Problem to solve: Which lines of the data include the string "cargo"? List them all.

Change detection outputs
★ ★ ★ ★

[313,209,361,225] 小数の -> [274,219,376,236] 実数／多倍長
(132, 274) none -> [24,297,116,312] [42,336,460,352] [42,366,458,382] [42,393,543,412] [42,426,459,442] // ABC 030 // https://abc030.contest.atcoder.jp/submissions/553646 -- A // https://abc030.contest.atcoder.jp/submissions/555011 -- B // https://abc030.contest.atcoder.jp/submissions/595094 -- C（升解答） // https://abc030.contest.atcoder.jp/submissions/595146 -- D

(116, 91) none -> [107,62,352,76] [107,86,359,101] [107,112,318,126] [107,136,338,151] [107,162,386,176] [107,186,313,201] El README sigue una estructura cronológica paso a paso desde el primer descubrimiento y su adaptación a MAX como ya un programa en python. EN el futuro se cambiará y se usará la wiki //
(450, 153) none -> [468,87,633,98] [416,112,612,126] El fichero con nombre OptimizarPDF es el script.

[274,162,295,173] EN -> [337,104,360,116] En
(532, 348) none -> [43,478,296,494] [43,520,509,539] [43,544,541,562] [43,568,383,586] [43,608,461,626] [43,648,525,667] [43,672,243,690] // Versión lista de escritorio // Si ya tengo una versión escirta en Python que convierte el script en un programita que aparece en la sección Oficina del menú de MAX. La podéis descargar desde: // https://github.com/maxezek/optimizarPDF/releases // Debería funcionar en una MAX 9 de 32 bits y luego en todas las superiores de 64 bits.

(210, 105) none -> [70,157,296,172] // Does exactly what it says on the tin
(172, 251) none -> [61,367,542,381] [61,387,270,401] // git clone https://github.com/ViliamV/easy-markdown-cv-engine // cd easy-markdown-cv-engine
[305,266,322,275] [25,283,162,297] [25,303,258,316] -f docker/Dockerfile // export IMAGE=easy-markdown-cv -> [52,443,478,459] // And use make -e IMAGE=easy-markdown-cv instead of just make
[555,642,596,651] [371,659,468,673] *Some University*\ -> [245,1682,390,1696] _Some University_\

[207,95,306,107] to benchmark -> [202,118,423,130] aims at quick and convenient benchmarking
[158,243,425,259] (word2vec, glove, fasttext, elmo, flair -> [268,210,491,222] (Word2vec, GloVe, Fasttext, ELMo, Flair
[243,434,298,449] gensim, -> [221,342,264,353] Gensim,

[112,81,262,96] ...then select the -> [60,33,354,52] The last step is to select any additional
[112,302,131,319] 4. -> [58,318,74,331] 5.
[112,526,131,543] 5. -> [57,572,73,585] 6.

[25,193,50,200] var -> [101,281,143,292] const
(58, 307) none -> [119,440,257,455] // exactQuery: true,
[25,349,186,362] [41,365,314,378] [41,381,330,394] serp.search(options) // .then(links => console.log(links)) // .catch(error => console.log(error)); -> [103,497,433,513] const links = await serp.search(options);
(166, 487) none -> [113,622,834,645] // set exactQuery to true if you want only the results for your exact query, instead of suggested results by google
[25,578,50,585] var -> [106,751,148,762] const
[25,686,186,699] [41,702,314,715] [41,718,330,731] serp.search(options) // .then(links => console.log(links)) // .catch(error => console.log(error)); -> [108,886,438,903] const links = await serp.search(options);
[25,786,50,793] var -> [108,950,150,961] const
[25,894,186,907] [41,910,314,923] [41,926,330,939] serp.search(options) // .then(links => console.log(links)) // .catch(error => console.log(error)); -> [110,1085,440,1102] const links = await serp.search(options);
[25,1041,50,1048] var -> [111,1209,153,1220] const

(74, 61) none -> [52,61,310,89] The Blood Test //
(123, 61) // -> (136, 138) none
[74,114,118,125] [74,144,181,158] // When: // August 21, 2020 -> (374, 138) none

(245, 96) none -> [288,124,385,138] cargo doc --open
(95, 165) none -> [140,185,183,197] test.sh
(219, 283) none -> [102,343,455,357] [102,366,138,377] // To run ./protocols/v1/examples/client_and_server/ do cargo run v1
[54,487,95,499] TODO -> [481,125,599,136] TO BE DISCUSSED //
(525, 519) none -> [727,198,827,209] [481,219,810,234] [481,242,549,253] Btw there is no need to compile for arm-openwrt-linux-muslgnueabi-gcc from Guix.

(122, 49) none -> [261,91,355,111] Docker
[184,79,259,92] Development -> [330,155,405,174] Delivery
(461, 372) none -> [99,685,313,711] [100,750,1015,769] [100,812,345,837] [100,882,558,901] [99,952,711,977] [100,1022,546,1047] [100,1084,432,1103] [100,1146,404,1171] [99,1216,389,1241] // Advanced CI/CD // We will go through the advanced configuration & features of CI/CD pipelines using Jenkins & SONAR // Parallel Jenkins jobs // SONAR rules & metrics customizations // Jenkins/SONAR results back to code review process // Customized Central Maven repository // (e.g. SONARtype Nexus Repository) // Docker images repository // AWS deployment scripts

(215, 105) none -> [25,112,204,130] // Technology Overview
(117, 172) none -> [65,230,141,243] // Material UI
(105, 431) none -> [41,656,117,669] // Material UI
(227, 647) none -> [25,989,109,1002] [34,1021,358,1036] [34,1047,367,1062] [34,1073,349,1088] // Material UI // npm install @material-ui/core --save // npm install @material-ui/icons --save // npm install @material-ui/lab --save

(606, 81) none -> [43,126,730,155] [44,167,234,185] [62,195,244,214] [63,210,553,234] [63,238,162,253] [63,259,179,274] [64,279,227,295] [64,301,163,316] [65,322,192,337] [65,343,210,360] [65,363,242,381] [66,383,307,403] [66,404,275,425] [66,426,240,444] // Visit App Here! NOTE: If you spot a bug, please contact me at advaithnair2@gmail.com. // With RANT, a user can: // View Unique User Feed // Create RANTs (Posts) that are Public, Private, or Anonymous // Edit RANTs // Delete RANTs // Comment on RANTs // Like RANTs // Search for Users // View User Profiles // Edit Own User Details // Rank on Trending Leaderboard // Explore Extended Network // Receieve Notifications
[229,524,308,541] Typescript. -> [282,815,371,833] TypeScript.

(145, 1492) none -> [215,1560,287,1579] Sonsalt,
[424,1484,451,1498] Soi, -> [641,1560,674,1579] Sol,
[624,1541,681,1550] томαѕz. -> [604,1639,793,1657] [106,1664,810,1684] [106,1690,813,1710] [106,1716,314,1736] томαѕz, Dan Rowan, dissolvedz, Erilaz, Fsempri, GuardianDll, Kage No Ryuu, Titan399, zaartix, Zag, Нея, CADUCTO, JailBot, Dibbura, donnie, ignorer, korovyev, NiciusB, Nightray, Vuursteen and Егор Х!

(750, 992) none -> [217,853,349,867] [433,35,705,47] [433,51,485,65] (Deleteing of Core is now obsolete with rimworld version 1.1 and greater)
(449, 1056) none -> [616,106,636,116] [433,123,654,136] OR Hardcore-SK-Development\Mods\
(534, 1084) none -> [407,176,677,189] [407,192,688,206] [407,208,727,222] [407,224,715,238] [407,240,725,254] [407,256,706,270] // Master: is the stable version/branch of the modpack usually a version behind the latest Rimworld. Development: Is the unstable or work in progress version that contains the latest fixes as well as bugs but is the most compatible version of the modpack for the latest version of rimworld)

★ ★ ★ ★

Solution to the problem:
(245, 96) none -> [288,124,385,138] cargo doc --open
(219, 283) none -> [102,343,455,357] [102,366,138,377] // To run ./protocols/v1/examples/client_and_server/ do cargo run v1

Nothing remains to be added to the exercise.